Keystone Scholars initiative is good for kids and Pa.
For most students and their families, it’s not just a matter of which college offers the best education, or where the college is located, or which has the most beautiful or well-appointed campus.
The deciding factor — or at least one of the deciding factors — may be which college offered the best financial aid package, and which college’s tuition, room, board and fees will be the most manageable.
Money has to be part of the calculus now because college debt in the United States is no trifling matter. Depending on which report you favor, Pennsylvania ranks either first or second in the nation among states for college debt.
LendEDU puts Pennsylvania in the No. 1 spot — a truly dubious honor. It says the average debt per borrower in this state was $35,185 in 2016. It also said that 69 percent of Pennsylvanians graduate with debt.
According to the Keystone Research Center, tuition and fees in Pennsylvania have increased 66 percent in the last 15 years, and median student loan debt is up 27 percent since 2000.
As a consequence, students are graduating from four-year colleges with crushing debt loads that make it far more difficult for them to get home mortgages, start businesses and take jobs that might yield long-term career rewards but lower pay in the short term.
Technical education is an excellent alternative to a four-year liberal arts education — especially as Pennsylvania companies are eagerly seeking highly skilled workers — but technical colleges aren’t free, either. Which is why we think the Keystone Scholars initiative holds promise.
Whether a child is destined for Millersville University or Elizabethtown College or Thaddeus Stevens College of Technology, a Keystone Scholars grant would set that child on his or her path.
Torsella told the LNP Editorial Board that the starter deposit money could be used until the child turns 29 for expenses directly related to postsecondary education, which would include vocational and technical training. Parents who wanted to add to it would open a 529 savings account, a state-administered, tax-advantaged savings plan.
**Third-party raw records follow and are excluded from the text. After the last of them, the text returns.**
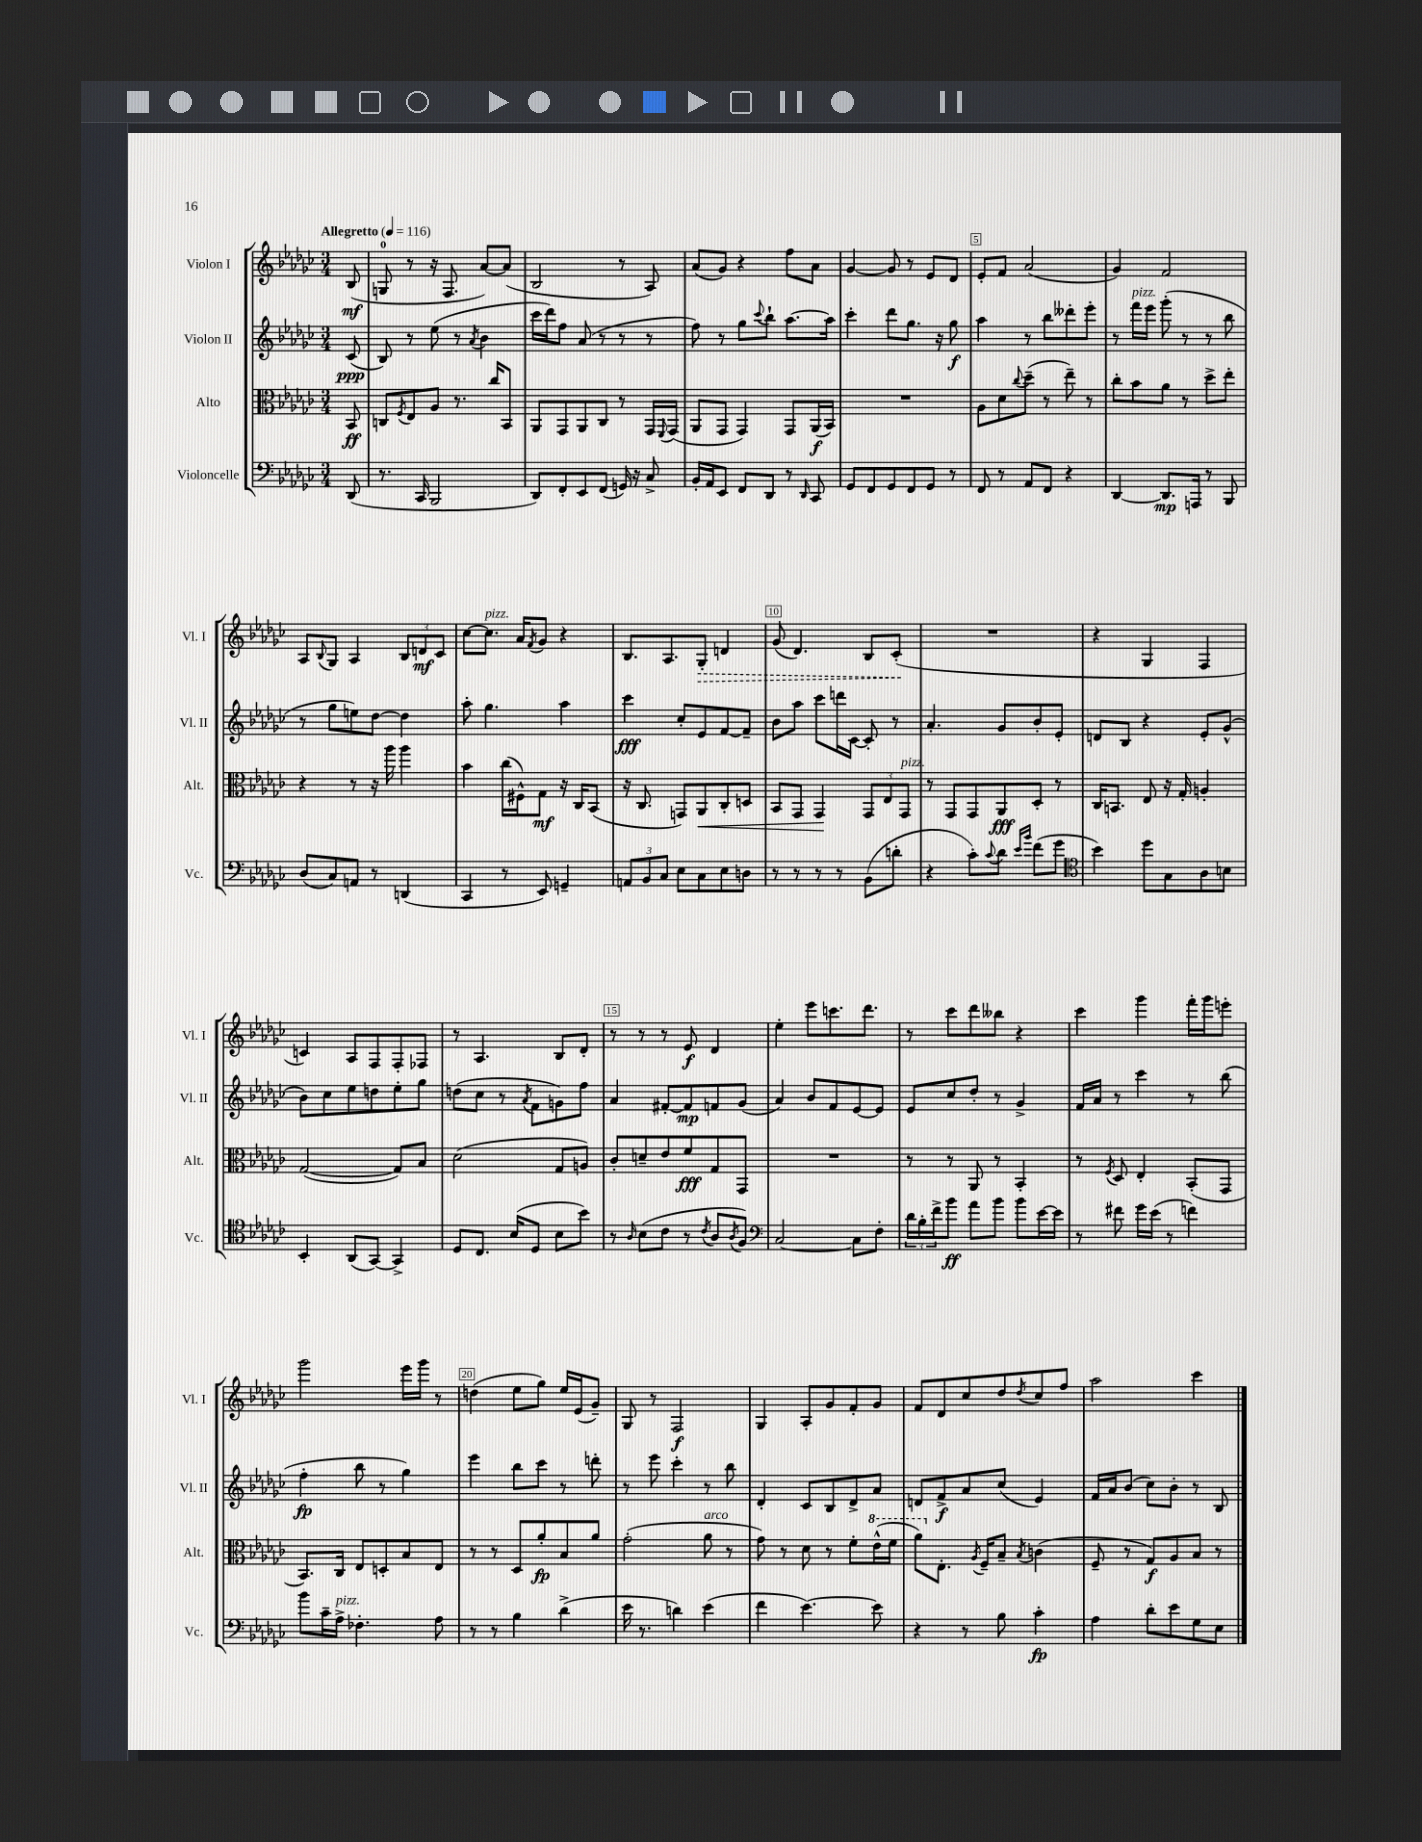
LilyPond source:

<<
\new StaffGroup <<
\new Staff = "s0" \with { instrumentName = "Violon I" shortInstrumentName = "Vl. I" } {
    \clef treble \key ges \major \numericTimeSignature \time 3/4 \partial 8 \tempo "Allegretto" 4 = 116
    bes8\mf( |
    g8-0 r8 r16 f8. aes'8~) aes'8( |
    bes2 r8 aes8) |
    aes'8( ges'8) r4 f''8 aes'8 |
    ges'4~ ges'8 r8 ees'8 des'8 |
    ees'8-. f'8 aes'2( |
    ges'4) f'2 |
    aes8 \appoggiatura { bes8 } ges8 aes4 \tuplet 3/2 { bes8 d'8\mf ces'8 } |
    ces''8~ ces''8.^\markup { \italic "pizz." } aes'16 \acciaccatura { f'8 } ges'8 r4 |
    bes8. aes8. \once \override Hairpin.style = #'dashed-line ges8-.\> d'4 |
    ges'8( des'4.) bes8 ces'8-.\!( |
    R2. |
    r4 ges4 f4 |
    c'4) aes8 f8 f8-. fes8 |
    r8 aes4. bes8 des'8-. |
    r8 r8 r8 ees'8\f des'4 |
    ees''4-. ees'''8 c'''8. des'''8. |
    r8 ces'''8 des'''8 beses''8 r4 |
    ces'''4 ges'''4 f'''16-. ges'''16 e'''8-. |
    ges'''2 ees'''16 ges'''16 r8 |
    d''4( ees''8 ges''8) ees''16 ees'16( ges'8--) |
    ges8 r8 f2\f |
    ges4 aes8-. ges'8 f'8-. ges'8 |
    f'8 des'8 ces''8 des''8 \acciaccatura { des''8 } ces''8 f''8 |
    aes''2 ces'''4 \bar "|." |
}
\new Staff = "s1" \with { instrumentName = "Violon II" shortInstrumentName = "Vl. II" } {
    \clef treble \key ges \major \numericTimeSignature \time 3/4 \partial 8
    ces'8\ppp( |
    bes8) r8 ees''8( r8 \acciaccatura { aes'8 } bes'4 |
    ces'''16 des'''16) f''8 aes'8( r8 r8 r8 |
    f''8) r8 ges''8 \appoggiatura { ces'''8 } bes''8-! aes''8.~ aes''16 |
    ces'''4-. des'''8 ges''8. r16 ges''8\f |
    aes''4 r8 bes''8 deses'''8-. ees'''8-. |
    r8 f'''16^\markup { \italic "pizz." } ees'''16 ges'''8-.( r8 r8 bes''8 |
    r8 ges''8 e''8) des''8~ des''4 |
    aes''8-. ges''4. aes''4 |
    ces'''4\fff ces''8-. ees'8 f'8~ f'8-- |
    bes'8 aes''8 ces'''8 d'''16 ces'16~ ces'8-. r8 |
    aes'4.-. ges'8 bes'8-. ees'8-. |
    d'8 bes8 r4 ees'8-. ges'8-^( |
    bes'8) ces''8 ees''8 d''8 ees''8-. ges''8 |
    d''8( ces''8 r8 \acciaccatura { aes'8 } f'8 g'8) f''8 |
    aes'4 fis'8~-. fis'8\mp f'8 ges'8( |
    aes'4) bes'8 f'8 ees'8~ ees'8 |
    ees'8 ces''8 des''8-. r8 ges'4-> |
    f'16 aes'16 r8 ces'''4 r8 bes''8( |
    f''4-.\fp bes''8 r8 ges''4) |
    ees'''4 bes''8 ces'''8 r8 d'''8-. |
    r8 ees'''8 ces'''4-. r8 bes''8 |
    des'4-. ces'8 bes8 des'8-> aes'8 |
    d'8 f'8->\f aes'8 ces''8( ees'4) |
    f'16 aes'16 bes'8( ces''8) bes'8-. r8 bes8 \bar "|." |
}
\new Staff = "s2" \with { instrumentName = "Alto" shortInstrumentName = "Alt." } {
    \clef alto \key ges \major \numericTimeSignature \time 3/4 \partial 8
    bes,8\ff |
    c8 \acciaccatura { f8 } ees8 aes8 r8. ces''16 bes,8 |
    aes,8 ges,8 aes,8 ces8 r8 ges,16 \appoggiatura { f,8 } ges,16( |
    aes,8 ges,8 ges,4) ges,8 aes,16\f( bes,16) |
    R2. |
    aes8 des'8 \appoggiatura { ces''8 } des''8--( r8 ees''8--) r8 |
    ces''8-. bes'8 aes'8 r8 des''8-> ees''8-. |
    r4 r8 r16 aes''16 aes''4 |
    bes'4 ces''16( fis16-^) ges8\mf r16 ces16 bes,8( |
    r16 ces8. g,8) aes,8\< ces8-. d8 |
    bes,8 ges,8 ges,4\! \tuplet 3/2 { ges,8 ees8 ges,8^\markup { \italic "pizz." } } |
    r8 ges,8 ges,8 aes,8\fff des8-. r8 |
    ces16 b,8. ees8 r16 ges16-. a4-. |
    ges2~( ges8) bes8 |
    des'2( ges8 a8) |
    ces'8-. d'8-- ees'8 f'8\fff ges8 ges,8 |
    R2. |
    r8 r8 aes,8 r8 bes,4-. |
    r8 \acciaccatura { f8 } des8 ees4-. bes,8-.( ges,8 |
    bes,8.) ces16 ees8 d8-. bes8 ees8 |
    r8 r8 des8 aes'8-.\fp bes8 aes'8 |
    ges'2-.( aes'8^\markup { \italic "arco" } r8 |
    ges'8) r8 des'8 r8 f'8-. \ottava #1 ees''16-^( f''16 |
    aes''8) \ottava #0 ees8.-. \acciaccatura { aes8 } f16-- bes8-- \acciaccatura { bes8 } c'4( |
    f8-- r8 ges8\f) aes8 bes8 r8 \bar "|." |
}
\new Staff = "s3" \with { instrumentName = "Violoncelle" shortInstrumentName = "Vc." } {
    \clef bass \key ges \major \numericTimeSignature \time 3/4 \partial 8
    des,8( |
    r8. ces,16 bes,,2 |
    des,8) f,8-. ees,8 f,8( g,16) r16 ces8-> |
    bes,16-. aes,16 ees,8 f,8 des,8 r8 \grace { des,16 } ces,8 |
    ges,8 f,8 ges,8 f,8 ges,8 r8 |
    f,8 r8 aes,8 f,8 r4 |
    des,4~ des,8.\mp a,,16 r8 bes,,8 |
    des8( ces8) a,8 r8 d,4( |
    ces,4 r8 ees,8) g,4-- |
    \tuplet 3/2 { a,8 bes,8 ces8 } ees8 ces8 ees8 d8 |
    r8 r8 r8 r8 bes,8( d'8-. |
    r4 ces'8-.) \appoggiatura { ces'8 } des'8 \grace { ees'16 bes'16 } f'8( ges'8 |
    \clef tenor bes'4) des''8 ges8 aes8 b8 |
    bes,4-. aes,8( ges,8~) ges,4-> |
    des8 ces8. bes16( des8 bes8 bes'8) |
    r8 \grace { aes16 } bes8( ces'8 r8 \acciaccatura { ces'8 } aes8 \acciaccatura { aes8 } f8) |
    \clef bass ces2~ ces8 f8-. |
    \tuplet 3/2 { des'16 bes16-. f'16-> } bes'8\ff aes'8 bes'8 bes'8 ees'16~ ees'16 |
    r8 fis'8 ges'16 ees'16( r8 f'4) |
    bes'8 ces'16-- aes16->^\markup { \italic "pizz." } fes4.-. aes8 |
    r8 r8 bes4 des'4->( |
    ees'16 r8. d'4) ees'4( |
    f'4 ees'4.~) ees'8 |
    r4 r8 bes8 ces'4-.\fp |
    aes4 des'8-. ees'8 ges8 ees8 \bar "|." |
}
>>
>>
\layout { \context { \Score \override BarNumber.break-visibility = ##(#f #t #t) barNumberVisibility = #(every-nth-bar-number-visible 5) \override BarNumber.stencil = #(make-stencil-boxer 0.1 0.3 ly:text-interface::print) } }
(A side note: Torsella suggested that we need a more inclusive term than “college” for postsecondary education and training, and we agree. The British call it “tertiary education,” which doesn’t exactly roll off the tongue. “Further education” is probably too vague. How about “essential education,” given that getting a diploma after high school dramatically impacts a person’s lifetime earnings? If you have a snappier suggestion, please send it to us in a letter to the editor.)
We’ll be watching to see how the Keystone Scholars pilot pans out. Torsella compared the starter deposits to the savings bonds he used to receive from family members growing up. They were the “world’s worst gift to a kid,” he joked, but they helped to set the expectation that college would be part of his future.
We got those savings bonds, too, but we know that not everyone did or does. Helping to raise the expectations of children across Pennsylvania strikes us as a good idea for the commonwealth, which will benefit if its young residents are prepared for careers that will afford them healthy incomes. Even if families can only contribute small amounts to their children’s 529 savings accounts over the years, the seed money may be enough for expectations to take root.
If the Keystone Scholars program is to become a statewide reality, however, it will require the passage of Senate Bill 1130 or House Bill 2248. Republican Sen. John Gordner, of northeastern Pennsylvania, and Republican Rep. Duane Milne, who represents Chester County, are leading those legislative efforts.
We’d urge the members of the Lancaster County delegation to lend these bills support, and readers to encourage their lawmakers to do so.
Torsella said the money for a statewide Keystone Scholars program will be generated by investment earnings on a guaranteed savings program established by the state Treasury — not from the commonwealth’s general fund budget.
None of the other states — such as Maine and Nevada — that have established universal children’s savings accounts use state funds, either.
A report on such accounts by The Pew Charitable Trusts cited research done by William Elliott III, an associate professor at the University of Kansas. Elliott found that children “who have even small savings accounts for college are seven times more likely to attend and graduate from college than those who have no savings accounts.”
That’s an impressive finding. We hope Pennsylvania parents and lawmakers are impressed, too.
— LNP
The foregoing opinions do not necessarily reflect the views of the Editorial Board or Times News LLC.